Femur Fracture: Causes, Symptoms, and Treatment

The femur — commonly called the thighbone — extends from your pelvis to your knees, making it the longest bone in your body. Because it is also the body’s strongest bone, fracturing it requires significant force and is a serious injury.

If you have symptoms of a broken femur, seek emergency medical treatment.

What are the Symptoms of a Broken Femur?

The pain resulting from a femur fracture is usually substantial and immediate. You may not be able to put any weight on the injured leg. The leg may appear shorter or visibly deformed. 

Symptoms of a fractured femur may include:

  • Instant, severe pain
  • Trouble moving the injured leg
  • Inability to stand or walk
  • Bruising, pain, and/or swelling in the injured area
  • Deformity of the injured area
  • Thigh bone pushing out through the skin 
femur fracture
femur fracture

How Do You Break Your Femur?

High-impact events like car accidents or falls from great heights are the most common causes of femur fractures. They may also happen as a result of a significant blow while playing sports.

In the elderly, osteoporosis increases the risk of breaking one’s femur. Interestingly, a “hip fracture” is commonly a femur fracture — a break occurring at the proximal end of the femur, near the hip socket.

Are There Different Kinds of Broken Femurs?

Femur fractures are classified by location, breakage pattern, and whether or not surrounding skin and muscle are damaged. 

Where Can a Femur Break?

  • Transverse fracture: A break running horizontally across the bone
  • Oblique fracture: A break that runs at an angle across the bone
  • Spiral fracture: A break that encircles the bone
  • Comminuted fracture: A break fracturing the bone into three or more pieces

What is an Open Femur Fracture?

An open or compound fracture is a break where the bone protrudes through the skin or when there’s a wound that reaches down to the broken bone. 

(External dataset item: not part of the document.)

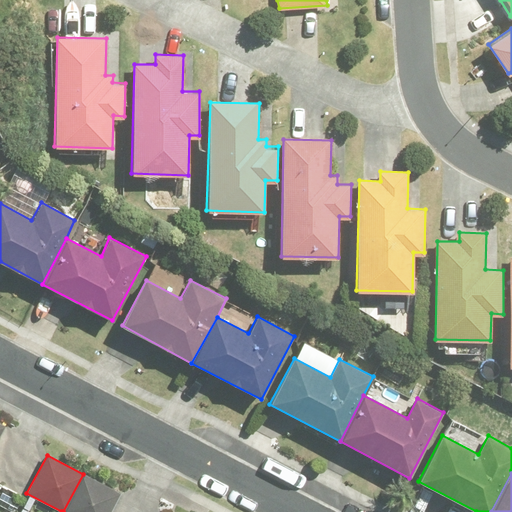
[(83,474),(63,511),(111,511),(121,494),(83,474)]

These types of fractures are more complicated and serious to treat because of the increased damage to the surrounding muscles, tendons, and ligaments and the increased risk of infection. You will take antibiotics to reduce the risk of infection. The injured tissues and bone will be cleaned during surgery.

Can You Get a Stress Fracture in Your Femur?

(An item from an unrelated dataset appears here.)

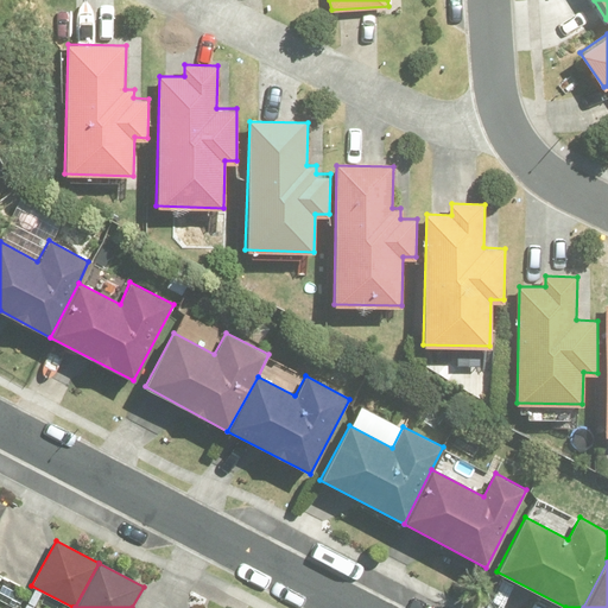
All buildings are outlined.
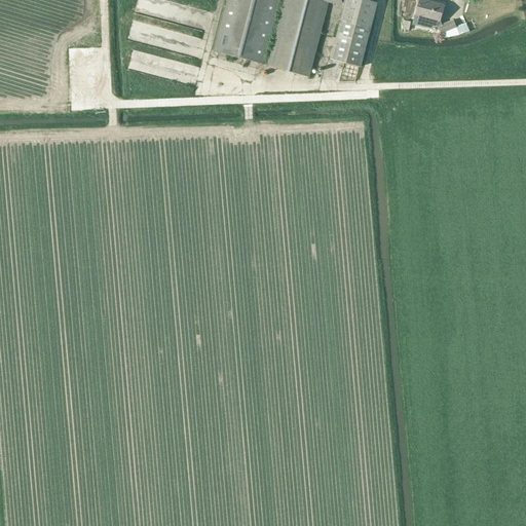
[(262,65),(279,0),(226,0),(214,51),(262,65)]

While most femur fractures are serious and require surgery, a less serious type of fracture called a stress fracture may heal on its own.

Stress fractures are partial or complete breaks resulting from repetitive stress and overuse. Stress fractures in the femur are relatively uncommon, constituting “…only 2.8 – 7% of all sport-related stress fractures.”

How is a Fractured Femur Diagnosed?

Emergency medical professionals and your treating orthopedic specialist use physical examination, x-ray imaging, and possibly an MRI or CT scan to determine the extent and location of the break. 

Once located and evaluated, femur fractures commonly require immediate surgical treatment, generally within 24 – 48 hours of the offending event.

As you await surgery, your leg will likely be placed in a long-leg split or in traction to stabilize and support it. Traction elevates your leg via pulleys and counterweights, keeping it straight and helping to alleviate pain.

Are Femur Fractures Always Treated With Surgery?

femur fracture surgery

A majority of fractured femurs require surgery. Many orthopedic specialists use methods of internal fixation to physically reconnect your broken bone. 

One common method is called intramedullary nailing. A metal rod is inserted at the hip or knee, passed through the fractured area, and screwed into place. This holds your broken bone in place while it heals and reconnects.

If the fracture includes the hip or knee joint, intramedullary nailing is not possible. In this case, an orthopedic surgeon may reposition and support the bone by screwing metal plates to the bone’s outer surface. 

In cases with additional serious injuries, temporary measures stabilize the leg before a more permanent surgical treatment. One such measure is external fixation, in which a rod is attached externally to the body to hold the broken bone in alignment. This procedure gives the body time to stabilize and heal in preparation for the longer final surgery. 

Are There Any Non-Surgical Treatments for a Broken Femur?

While most femur fractures require surgery, specialists sometimes realign the broken bone from outside the body. 

This process is called a closed reduction and is usually followed by casting the leg during healing. These approaches are most common for the very young or medically vulnerable.

How Long Does a Femur Fracture Take to Heal?

Healing typically takes 4 – 6 months, though it may take even longer if skin, tendons, or muscles were damaged or if the broken bone fractured into several pieces. 

Studies have shown that the use of tobacco products also negatively impacts healing time and is more likely to result in both nonunion (lack of healing) and surgical site infection. 

You may require short-term use of pain medication during the initial phase of your healing. Work with your specialist to make a healthy and responsible choice regarding the use of any pain killers in the opioid family. While effective, opioids are narcotics and can be addictive. Talk to your doctor if your pain levels aren’t decreasing within a few days of surgical repair.

Your orthopedic specialist will likely encourage you to begin putting weight on your leg as soon as it is comfortable, aided by crutches, a walker, or a cane. Be sure to follow their instructions to avoid complications. Also, work with your physical therapist to regain strength and range of motion.